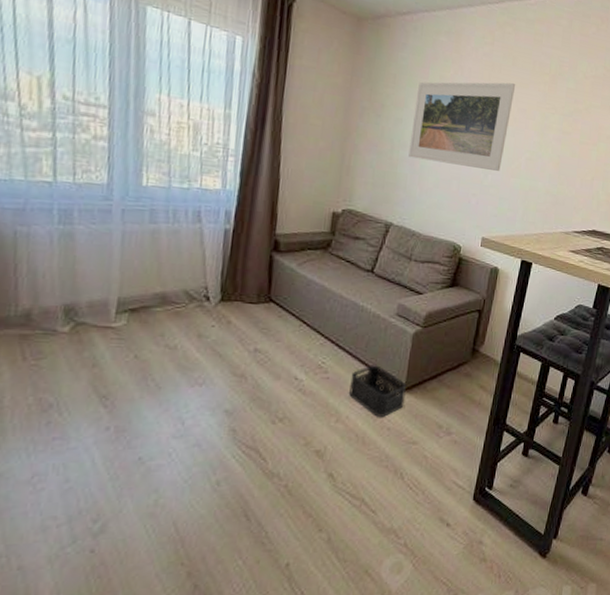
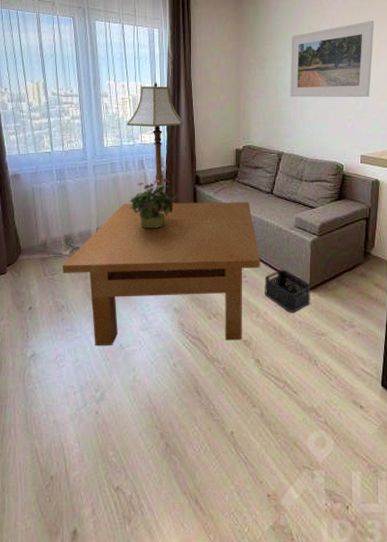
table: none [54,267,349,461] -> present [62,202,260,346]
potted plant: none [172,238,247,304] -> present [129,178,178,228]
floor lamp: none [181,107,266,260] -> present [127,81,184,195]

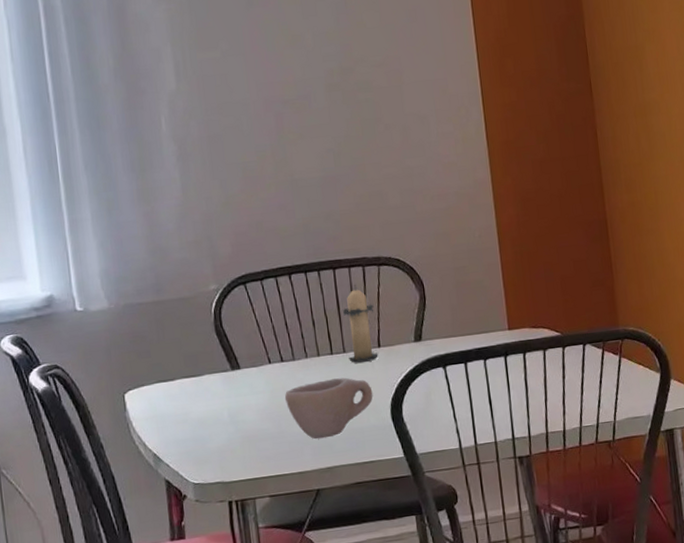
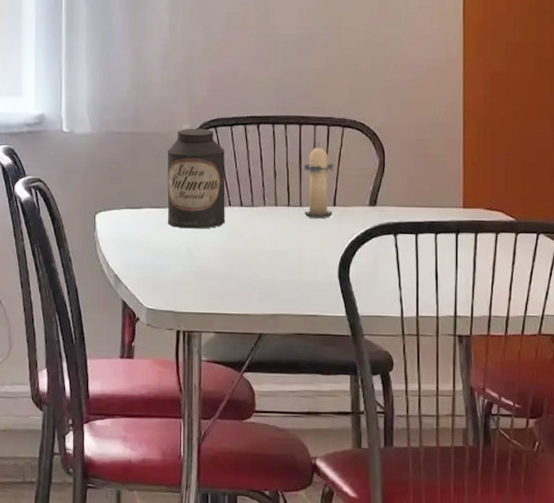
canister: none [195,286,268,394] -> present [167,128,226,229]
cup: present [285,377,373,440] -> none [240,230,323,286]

###

• [YOUR INSTRUCTIONS]:
Omitting all pictures, give the preceding listing again exactly.

• [ANSWER SPACE]:
table: none [54,267,349,461] -> present [62,202,260,346]
potted plant: none [172,238,247,304] -> present [129,178,178,228]
floor lamp: none [181,107,266,260] -> present [127,81,184,195]

canister: none [195,286,268,394] -> present [167,128,226,229]
cup: present [285,377,373,440] -> none [240,230,323,286]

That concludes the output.